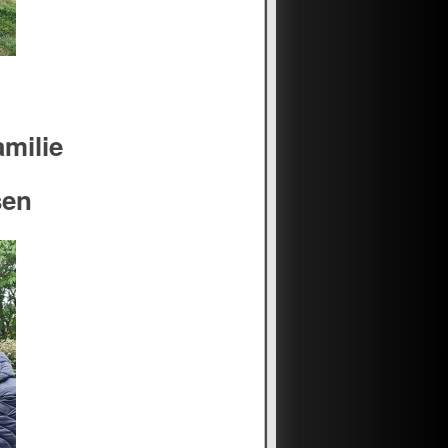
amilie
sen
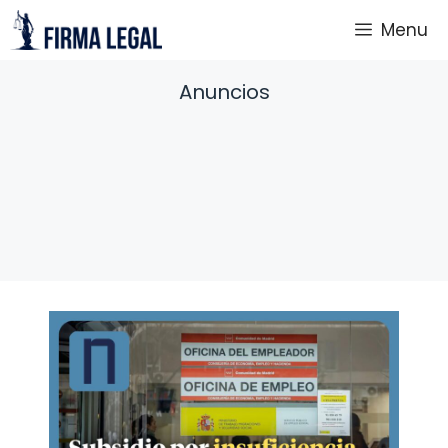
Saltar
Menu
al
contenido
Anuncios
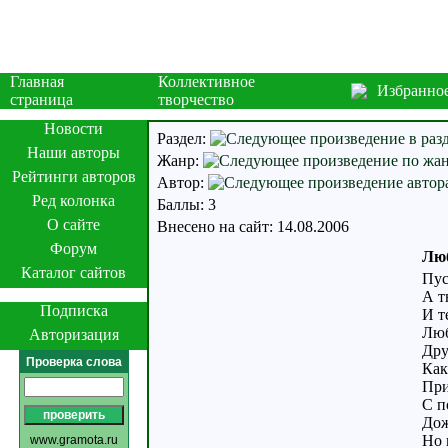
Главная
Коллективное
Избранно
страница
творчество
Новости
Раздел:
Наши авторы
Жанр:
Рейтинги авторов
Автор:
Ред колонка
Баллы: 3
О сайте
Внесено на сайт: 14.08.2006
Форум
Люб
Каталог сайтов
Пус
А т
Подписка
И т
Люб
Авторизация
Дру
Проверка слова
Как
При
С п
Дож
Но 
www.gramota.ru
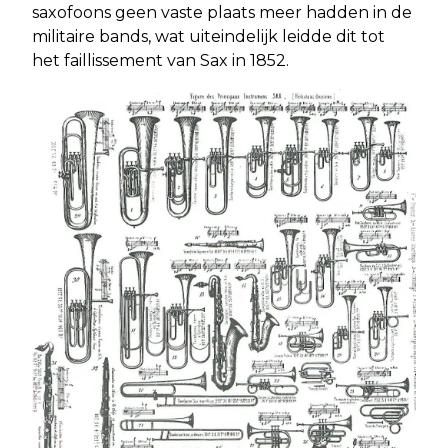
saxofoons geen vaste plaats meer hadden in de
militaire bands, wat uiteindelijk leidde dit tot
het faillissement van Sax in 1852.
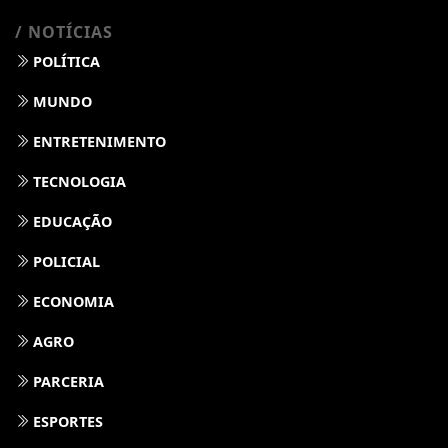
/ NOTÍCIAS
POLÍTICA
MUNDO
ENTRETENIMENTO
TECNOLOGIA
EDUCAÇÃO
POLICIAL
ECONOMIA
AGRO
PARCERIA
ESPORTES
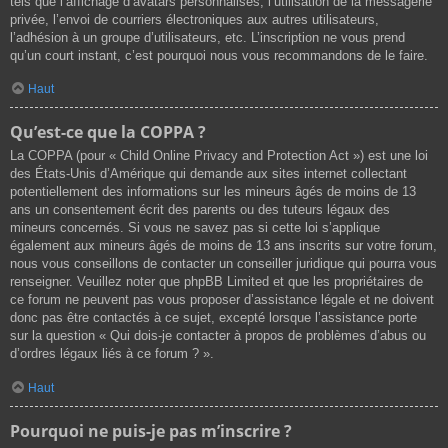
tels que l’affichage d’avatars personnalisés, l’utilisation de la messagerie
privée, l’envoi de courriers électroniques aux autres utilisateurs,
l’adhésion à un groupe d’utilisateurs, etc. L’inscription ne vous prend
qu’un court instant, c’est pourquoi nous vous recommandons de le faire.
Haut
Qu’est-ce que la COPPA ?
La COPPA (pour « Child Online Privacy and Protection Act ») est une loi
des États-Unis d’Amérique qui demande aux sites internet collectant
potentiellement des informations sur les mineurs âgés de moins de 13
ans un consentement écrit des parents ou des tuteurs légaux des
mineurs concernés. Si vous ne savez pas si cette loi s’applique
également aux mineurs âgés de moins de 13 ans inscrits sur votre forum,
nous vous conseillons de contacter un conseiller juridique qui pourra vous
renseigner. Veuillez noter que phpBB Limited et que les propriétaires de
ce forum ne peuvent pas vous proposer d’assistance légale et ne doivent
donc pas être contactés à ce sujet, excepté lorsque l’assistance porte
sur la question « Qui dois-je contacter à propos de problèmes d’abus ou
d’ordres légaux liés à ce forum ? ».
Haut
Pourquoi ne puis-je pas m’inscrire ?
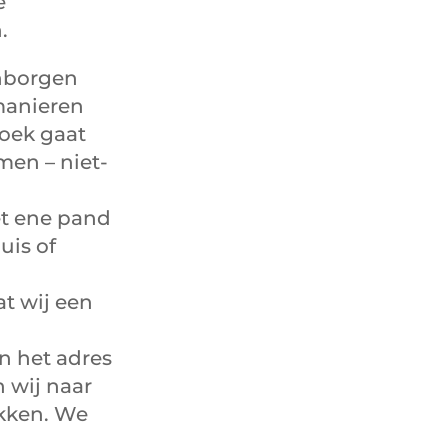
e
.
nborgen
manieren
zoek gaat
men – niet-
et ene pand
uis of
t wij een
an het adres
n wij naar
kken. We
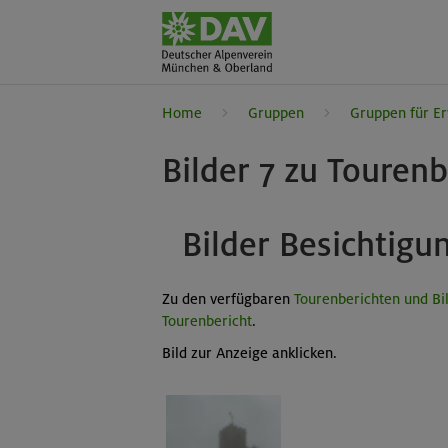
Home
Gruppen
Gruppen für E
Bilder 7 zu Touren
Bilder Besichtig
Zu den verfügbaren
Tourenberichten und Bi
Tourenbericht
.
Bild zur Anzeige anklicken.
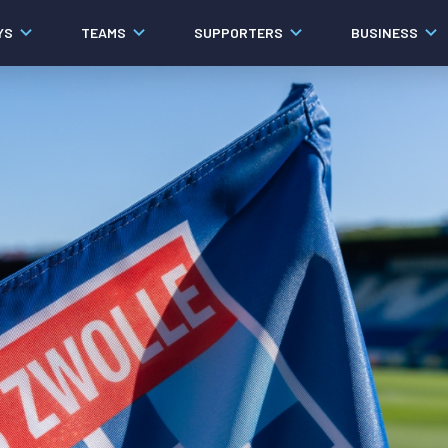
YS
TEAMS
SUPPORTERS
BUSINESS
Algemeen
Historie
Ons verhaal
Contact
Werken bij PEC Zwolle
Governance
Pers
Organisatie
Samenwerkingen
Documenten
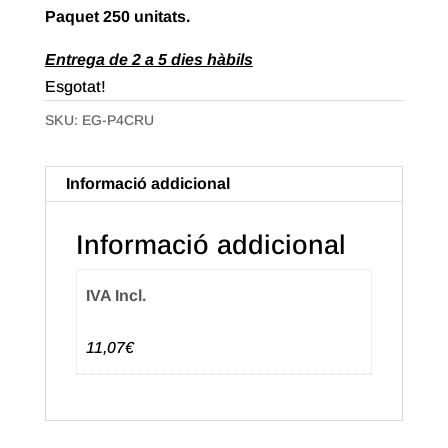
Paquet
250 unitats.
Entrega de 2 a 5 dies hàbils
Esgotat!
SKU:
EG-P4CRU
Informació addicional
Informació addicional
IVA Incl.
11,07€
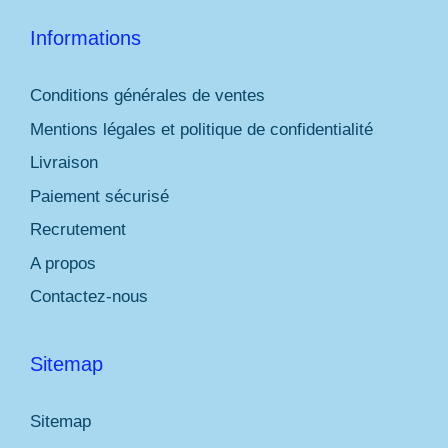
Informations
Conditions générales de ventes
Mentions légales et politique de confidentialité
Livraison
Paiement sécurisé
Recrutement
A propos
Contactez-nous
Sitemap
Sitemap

....

Aim of the task: Retype the whole listing. Keep every word exact but include no pictures.

Written reply:
amilie
sen
Saltar
Menu
al
contenido
Anuncios
Главная
Коллективное
Избранно
страница
творчество
Новости
Раздел:
Наши авторы
Жанр:
Рейтинги авторов
Автор:
Ред колонка
Баллы: 3
О сайте
Внесено на сайт: 14.08.2006
Форум
Люб
Каталог сайтов
Пус
А т
Подписка
И т
Люб
Авторизация
Дру
Проверка слова
Как
При
С п
Дож
Но 
www.gramota.ru
saxofoons geen vaste plaats meer hadden in de
militaire bands, wat uiteindelijk leidde dit tot
het faillissement van Sax in 1852.
/ NOTÍCIAS
POLÍTICA
MUNDO
ENTRETENIMENTO
TECNOLOGIA
EDUCAÇÃO
POLICIAL
ECONOMIA
AGRO
PARCERIA
ESPORTES
tels que l’affichage d’avatars personnalisés, l’utilisation de la messagerie
privée, l’envoi de courriers électroniques aux autres utilisateurs,
l’adhésion à un groupe d’utilisateurs, etc. L’inscription ne vous prend
qu’un court instant, c’est pourquoi nous vous recommandons de le faire.
Haut
Qu’est-ce que la COPPA ?
La COPPA (pour « Child Online Privacy and Protection Act ») est une loi
des États-Unis d’Amérique qui demande aux sites internet collectant
potentiellement des informations sur les mineurs âgés de moins de 13
ans un consentement écrit des parents ou des tuteurs légaux des
mineurs concernés. Si vous ne savez pas si cette loi s’applique
également aux mineurs âgés de moins de 13 ans inscrits sur votre forum,
nous vous conseillons de contacter un conseiller juridique qui pourra vous
renseigner. Veuillez noter que phpBB Limited et que les propriétaires de
ce forum ne peuvent pas vous proposer d’assistance légale et ne doivent
donc pas être contactés à ce sujet, excepté lorsque l’assistance porte
sur la question « Qui dois-je contacter à propos de problèmes d’abus ou
d’ordres légaux liés à ce forum ? ».
Haut
Pourquoi ne puis-je pas m’inscrire ?
e
.
nborgen
manieren
zoek gaat
men – niet-
et ene pand
uis of
t wij een
an het adres
n wij naar
kken. We
Home
Gruppen
Gruppen für E
Bilder 7 zu Touren
Bilder Besichtig
Zu den verfügbaren
Tourenberichten und Bi
Tourenbericht
.
Bild zur Anzeige anklicken.
YS
TEAMS
SUPPORTERS
BUSINESS
Algemeen
Historie
Ons verhaal
Contact
Werken bij PEC Zwolle
Governance
Pers
Organisatie
Samenwerkingen
Documenten
Paquet
250 unitats.
Entrega de 2 a 5 dies hàbils
Esgotat!
SKU:
EG-P4CRU
Informació addicional
Informació addicional
IVA Incl.
11,07€
Informations
Conditions générales de ventes
Mentions légales et politique de confidentialité
Livraison
Paiement sécurisé
Recrutement
A propos
Contactez-nous
Sitemap
Sitemap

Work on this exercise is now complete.